Amid all the self-congratulatory back slapping by world diplomats because they believe they’ve avoided war, Senators John McCain and Lindsey Graham are trying to remind them of the nature of the man who is at the center of the deal between Russia and the US.
Assad simply can’t be trusted. And by the time Obama realizes this, it will be impossible for him to carry out a strike on Syria to punish him. Force is off the table — which isn’t a bad thing when considered alone and out of context. But when placed against the price we paid to reach that point, it may have been too costly.
Sens. John McCain and Lindsey Graham criticized the U.S.-Russia agreement Saturday to disarm Syria of its chemical weapons, calling it “meaningless” and saying the agreement sends the wrong signal to Iran, which is suspected of building a nuclear weapon.
The Republican senators said the framework agreement reached by Secretary of State John Kerry and Russian Foreign Minister Sergey Lavrov is toothless without the U.N. Security Council Resolution that threatens the use of force should Syrian President Bashar al-Assad fail to comply.
The U.S. and Russia reached the agreement to secure and destroy Syria’s chemical weapons by mid-2014, and impose U.N. penalties if the Assad government fails to comply.
“Assad will use the months and months afforded to him to delay and deceive the world using every trick in Saddam Hussein’s playbook,” the Republican senators said in a statement. “It requires a willful suspension of disbelief to see this agreement as anything other than the start of a diplomatic blind alley, and the Obama administration is being led into it by Bashar Assad and [Russian President] Vladimir Putin.”
The senators, who visited Syria in May, reiterated their position that the United States should arm Assad opposition forces in the roughly 2-year-long civil war, in which roughly 100,000 people have been killing and millions have fled.
“The only way this underlying conflict can be brought to a decent end is by significantly increasing our support to moderate opposition forces in Syria,” the statement said. “We must strengthen their ability to degrade Assad’s military advantage, change the momentum on the battlefield, and thereby create real conditions for a negotiated end to the conflict.”
It remains unclear whether Syria had signed onto the agreement, which requires the Middle East country to submit a full inventory of its stocks within the next week.
Under the framework agreement, international inspectors are to be on the ground in Syria by November. During that month, they are to complete their initial assessment and all mixing and filling equipment for chemical weapons is to be destroyed.
Noncompliance by the Assad government or any other party would be referred to the 15-nation U.N. Security Council by the Organization for the Prohibition of Chemical Weapons. That group oversees the Chemical Weapons Convention, which Syria this week agreed to join.
Talk about a “willful suspension of disbelief,” which “moderate opposition forces” are the Bobbsey Twins speaking of?

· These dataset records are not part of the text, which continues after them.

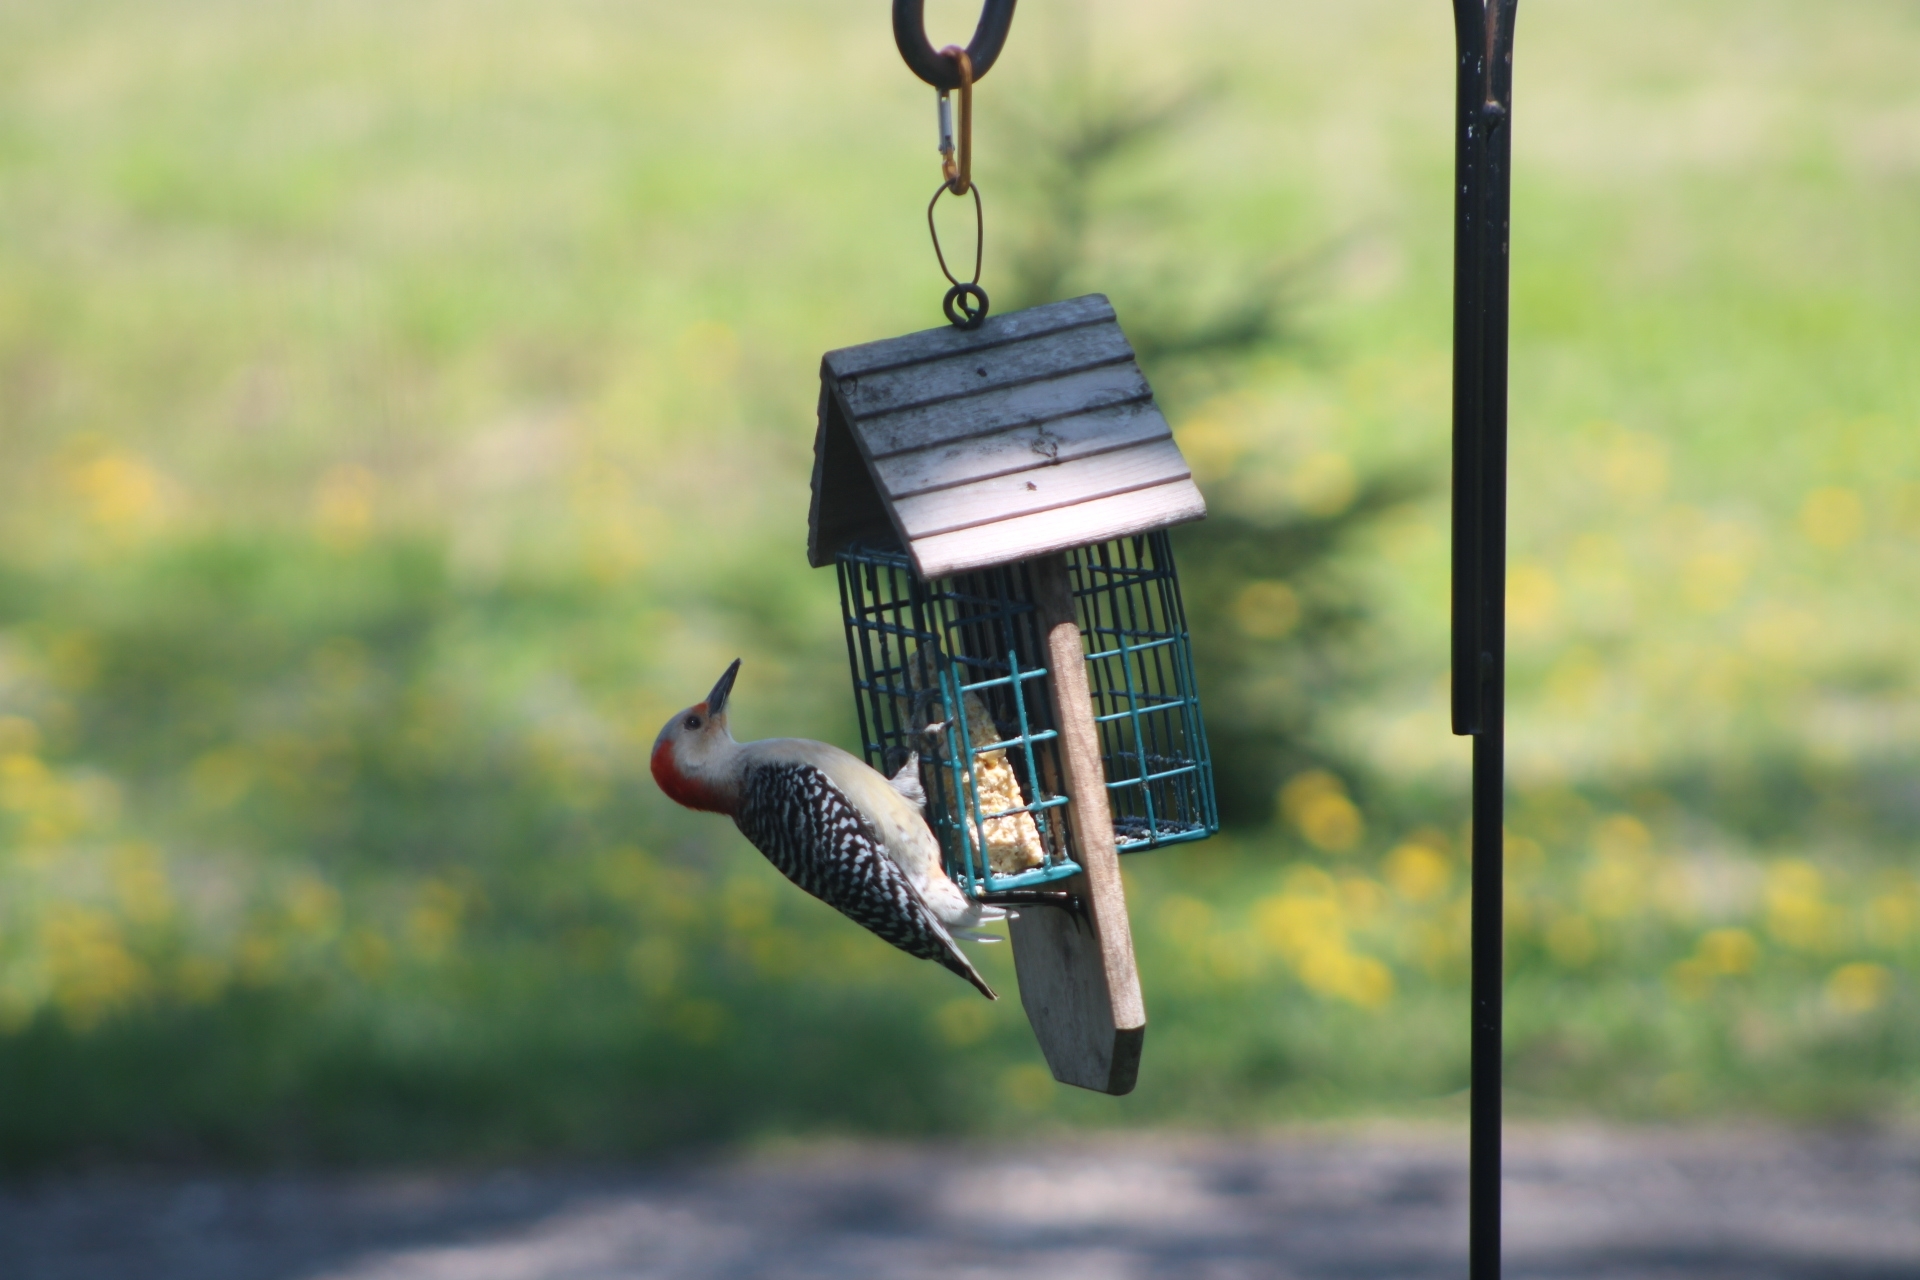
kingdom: Animalia
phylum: Chordata
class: Aves
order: Piciformes
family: Picidae
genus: Melanerpes
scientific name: Melanerpes carolinus
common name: Red-bellied woodpecker
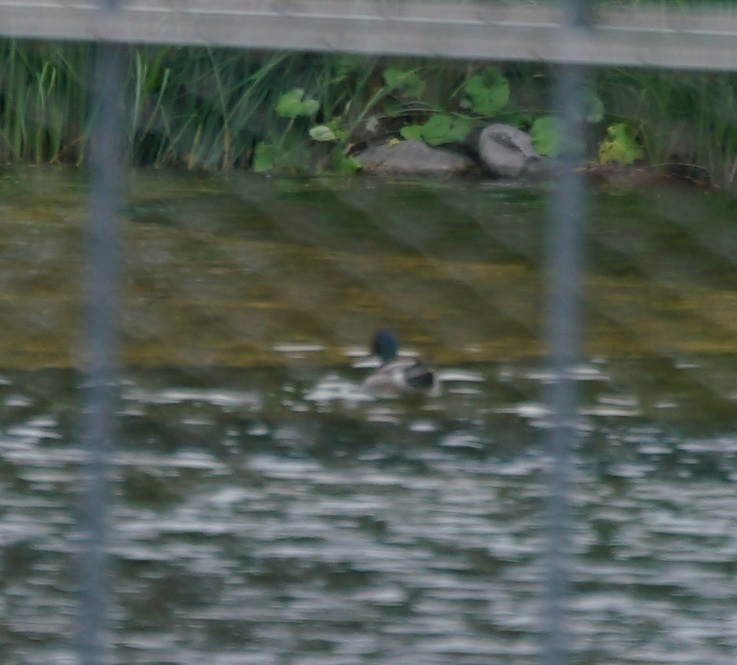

But their point about Assad is spot on. With no incentive to cooperate with inspectors, they will be finding chemical weapons for years — if the deal lasts that long. More likely, the UN inspectors will soon drop off the radar and their difficulties will become addendums to long, tedious reports about Assad’s non-cooperation.
Assad is in the process of overcoming major opposition to his rule. The rebellion will continue, probably at a lower level of violence. But the threat to his rule — at least from the rebels — is fading fast.